Radware Alteon

Radware's Alteon virtual appliance (VA) is an application delivery controller that does advanced Layer 4 - 7 local server load balancing by:

  • Managing application traffic across cloud and data center locations and optimizing availability and performance

  • Providing global server load balancing and SSl offloading and compression, and

  • Employing Radware's AppWall Web Application Firewall (WAF).

While Alteon's WAF can be deployed as a standalone device running its own OS or as an integration within the Alteon OS, this parser focuses on the integrated option.

Breaking Changes

This update includes parser changes, which means that data ingested after upgrade will not be backwards compatible with logs ingested with the previous version.

Updating to version 1.0.0 or newer will therefore result in issues with existing queries in for example dashboards or alerts created prior to this version.

See CrowdStrike Parsing Standard (CPS) for more details on the new parser schema.

Follow the CPS Migration to update your queries to use the fields and tags that are available in data parsed with version 1.0.0.

Configurations and Sending The Logs to LogScale

See Alteon Syslog Command Knowledgebase Article for information on how to send Alteon logs to Falcon LogScale Collector.

Installing the Alteon Package in LogScale

Find the repository where you want to send the logs, or create a new one.

  1. Navigate to your repository in the LogScale interface, click Settings and then Packages on the left.

  2. Click Marketplace and install the LogScale package for Alteon (i.e. radware/alteon).

  3. When the package has finished installing, click Ingest tokens on the left (still under the Settings, see Ingest Tokens).

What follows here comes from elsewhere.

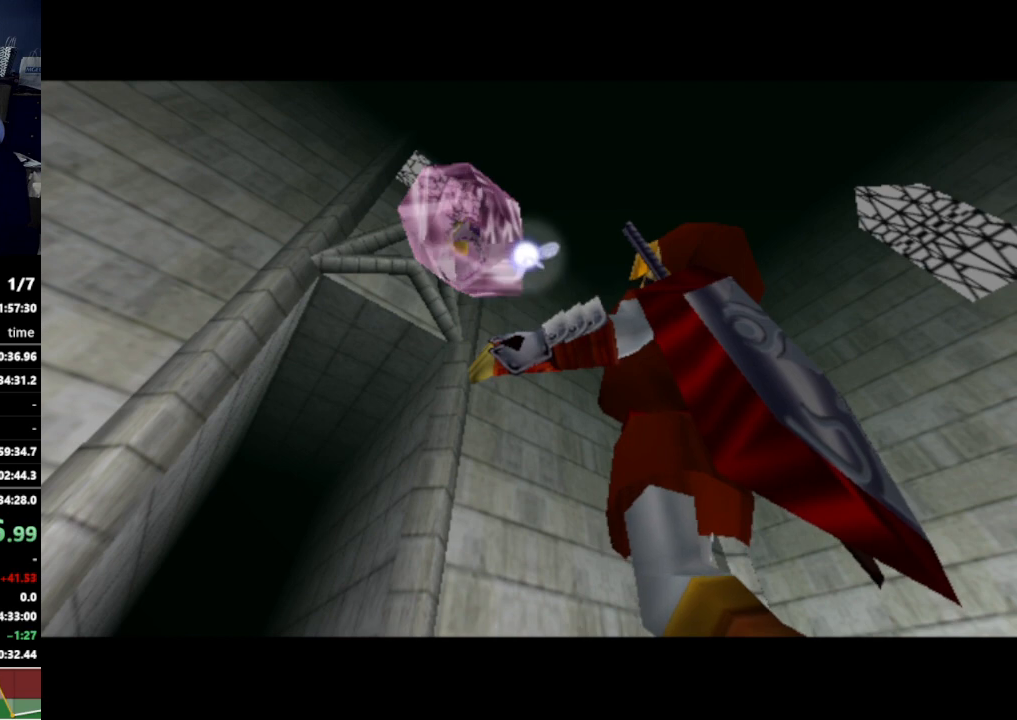
{"dt_ms": 500, "buttons": [], "left_stick": "center", "right_stick": "center", "events": []}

  4. In the right panel, click + Add Token to create a new token. Give the token an appropriate name (e.g.the name of the server and the name of the server the token is ingesting logs for), then assign the token to the parser alteon-syslog. Be sure to assign the parser to the LogScale Collector Configuration as described in the documentation Sources & Examples

    Before leaving this page, view the ingest token and copy it to your clipboard — to save it temporarily elsewhere.

    Now that you have a repository set up in LogScale along with an ingest token you're ready to send logs to LogScale.

  5. Next, configure the Falcon LogScale Collector to ship the logs from your syslog server into LogScale. Follow LogScale Collector Installing the LogScale Collector and Configuring LogScale Collector. LogScale Collector documentation also provides an example of how you can configure your syslog datasource, see the Syslog example here: Sources & Examples.

  6. To configure syslog on the datasource, see Alteon Syslog Command Knowledgebase Article.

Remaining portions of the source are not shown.